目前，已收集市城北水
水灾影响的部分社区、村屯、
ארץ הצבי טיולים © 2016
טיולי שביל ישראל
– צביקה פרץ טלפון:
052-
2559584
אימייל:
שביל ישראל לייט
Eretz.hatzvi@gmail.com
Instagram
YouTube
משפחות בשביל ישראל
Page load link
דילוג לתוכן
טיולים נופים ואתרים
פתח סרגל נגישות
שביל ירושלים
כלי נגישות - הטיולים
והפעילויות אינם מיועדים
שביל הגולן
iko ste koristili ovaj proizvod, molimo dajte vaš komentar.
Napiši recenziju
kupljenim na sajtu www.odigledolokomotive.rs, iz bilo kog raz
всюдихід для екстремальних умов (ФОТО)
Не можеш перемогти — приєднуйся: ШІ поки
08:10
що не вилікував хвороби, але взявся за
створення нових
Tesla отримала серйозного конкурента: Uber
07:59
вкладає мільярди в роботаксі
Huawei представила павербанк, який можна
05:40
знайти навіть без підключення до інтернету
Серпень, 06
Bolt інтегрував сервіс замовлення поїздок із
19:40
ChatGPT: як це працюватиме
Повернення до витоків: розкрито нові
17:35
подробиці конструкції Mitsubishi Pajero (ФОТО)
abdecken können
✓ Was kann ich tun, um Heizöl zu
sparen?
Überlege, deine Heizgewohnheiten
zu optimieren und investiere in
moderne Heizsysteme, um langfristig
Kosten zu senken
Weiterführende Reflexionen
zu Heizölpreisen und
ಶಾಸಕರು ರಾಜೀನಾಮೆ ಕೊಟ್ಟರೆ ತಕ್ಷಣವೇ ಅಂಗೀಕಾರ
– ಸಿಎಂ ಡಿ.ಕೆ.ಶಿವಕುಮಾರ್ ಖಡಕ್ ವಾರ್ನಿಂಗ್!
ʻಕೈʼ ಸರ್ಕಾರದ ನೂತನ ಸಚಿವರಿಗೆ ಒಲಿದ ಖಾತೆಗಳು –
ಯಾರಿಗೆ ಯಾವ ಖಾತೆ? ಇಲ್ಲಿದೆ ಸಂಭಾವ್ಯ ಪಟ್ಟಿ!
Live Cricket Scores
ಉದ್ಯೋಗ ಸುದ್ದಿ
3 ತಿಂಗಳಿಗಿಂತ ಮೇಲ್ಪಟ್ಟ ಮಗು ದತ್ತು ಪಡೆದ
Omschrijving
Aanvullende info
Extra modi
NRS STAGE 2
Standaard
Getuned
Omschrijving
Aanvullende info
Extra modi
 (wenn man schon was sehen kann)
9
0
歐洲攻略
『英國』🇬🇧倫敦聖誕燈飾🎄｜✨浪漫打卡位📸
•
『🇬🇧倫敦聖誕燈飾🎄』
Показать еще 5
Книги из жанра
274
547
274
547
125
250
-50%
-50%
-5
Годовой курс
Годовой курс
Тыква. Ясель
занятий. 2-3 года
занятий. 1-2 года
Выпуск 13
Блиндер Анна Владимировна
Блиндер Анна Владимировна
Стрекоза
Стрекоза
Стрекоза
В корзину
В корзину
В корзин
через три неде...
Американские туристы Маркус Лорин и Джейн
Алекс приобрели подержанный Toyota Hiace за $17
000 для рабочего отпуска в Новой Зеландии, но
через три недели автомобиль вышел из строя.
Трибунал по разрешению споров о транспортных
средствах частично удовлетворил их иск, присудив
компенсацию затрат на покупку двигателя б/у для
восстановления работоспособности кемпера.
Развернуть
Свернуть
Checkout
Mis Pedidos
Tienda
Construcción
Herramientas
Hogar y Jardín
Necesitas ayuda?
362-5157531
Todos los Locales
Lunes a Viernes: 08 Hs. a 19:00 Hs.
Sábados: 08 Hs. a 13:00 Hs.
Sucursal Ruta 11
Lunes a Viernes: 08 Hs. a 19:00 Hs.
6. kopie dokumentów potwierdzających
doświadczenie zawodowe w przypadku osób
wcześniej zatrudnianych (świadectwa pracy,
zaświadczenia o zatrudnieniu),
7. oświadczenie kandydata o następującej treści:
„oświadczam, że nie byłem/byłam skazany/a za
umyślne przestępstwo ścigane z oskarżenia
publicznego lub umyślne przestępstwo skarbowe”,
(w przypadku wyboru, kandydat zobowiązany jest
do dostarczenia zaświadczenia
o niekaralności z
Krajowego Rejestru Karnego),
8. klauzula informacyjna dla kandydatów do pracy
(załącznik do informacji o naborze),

□ □ □

◆ EXERCISE GOAL ◆
Copy the lines of the items from the very first line through the line that contains "Алекс приобрели подержанный", including both ends. Keep every line unchanged.

◆ REPLY ◆
目前，已收集市城北水
水灾影响的部分社区、村屯、
ארץ הצבי טיולים © 2016
טיולי שביל ישראל
– צביקה פרץ טלפון:
052-
2559584
אימייל:
שביל ישראל לייט
Eretz.hatzvi@gmail.com
Instagram
YouTube
משפחות בשביל ישראל
Page load link
דילוג לתוכן
טיולים נופים ואתרים
פתח סרגל נגישות
שביל ירושלים
כלי נגישות - הטיולים
והפעילויות אינם מיועדים
שביל הגולן
iko ste koristili ovaj proizvod, molimo dajte vaš komentar.
Napiši recenziju
kupljenim na sajtu www.odigledolokomotive.rs, iz bilo kog raz
всюдихід для екстремальних умов (ФОТО)
Не можеш перемогти — приєднуйся: ШІ поки
08:10
що не вилікував хвороби, але взявся за
створення нових
Tesla отримала серйозного конкурента: Uber
07:59
вкладає мільярди в роботаксі
Huawei представила павербанк, який можна
05:40
знайти навіть без підключення до інтернету
Серпень, 06
Bolt інтегрував сервіс замовлення поїздок із
19:40
ChatGPT: як це працюватиме
Повернення до витоків: розкрито нові
17:35
подробиці конструкції Mitsubishi Pajero (ФОТО)
abdecken können
✓ Was kann ich tun, um Heizöl zu
sparen?
Überlege, deine Heizgewohnheiten
zu optimieren und investiere in
moderne Heizsysteme, um langfristig
Kosten zu senken
Weiterführende Reflexionen
zu Heizölpreisen und
ಶಾಸಕರು ರಾಜೀನಾಮೆ ಕೊಟ್ಟರೆ ತಕ್ಷಣವೇ ಅಂಗೀಕಾರ
– ಸಿಎಂ ಡಿ.ಕೆ.ಶಿವಕುಮಾರ್ ಖಡಕ್ ವಾರ್ನಿಂಗ್!
ʻಕೈʼ ಸರ್ಕಾರದ ನೂತನ ಸಚಿವರಿಗೆ ಒಲಿದ ಖಾತೆಗಳು –
ಯಾರಿಗೆ ಯಾವ ಖಾತೆ? ಇಲ್ಲಿದೆ ಸಂಭಾವ್ಯ ಪಟ್ಟಿ!
Live Cricket Scores
ಉದ್ಯೋಗ ಸುದ್ದಿ
3 ತಿಂಗಳಿಗಿಂತ ಮೇಲ್ಪಟ್ಟ ಮಗು ದತ್ತು ಪಡೆದ
Omschrijving
Aanvullende info
Extra modi
NRS STAGE 2
Standaard
Getuned
Omschrijving
Aanvullende info
Extra modi
 (wenn man schon was sehen kann)
9
0
歐洲攻略
『英國』🇬🇧倫敦聖誕燈飾🎄｜✨浪漫打卡位📸
•
『🇬🇧倫敦聖誕燈飾🎄』
Показать еще 5
Книги из жанра
274
547
274
547
125
250
-50%
-50%
-5
Годовой курс
Годовой курс
Тыква. Ясель
занятий. 2-3 года
занятий. 1-2 года
Выпуск 13
Блиндер Анна Владимировна
Блиндер Анна Владимировна
Стрекоза
Стрекоза
Стрекоза
В корзину
В корзину
В корзин
через три неде...
Американские туристы Маркус Лорин и Джейн
Алекс приобрели подержанный Toyota Hiace за $17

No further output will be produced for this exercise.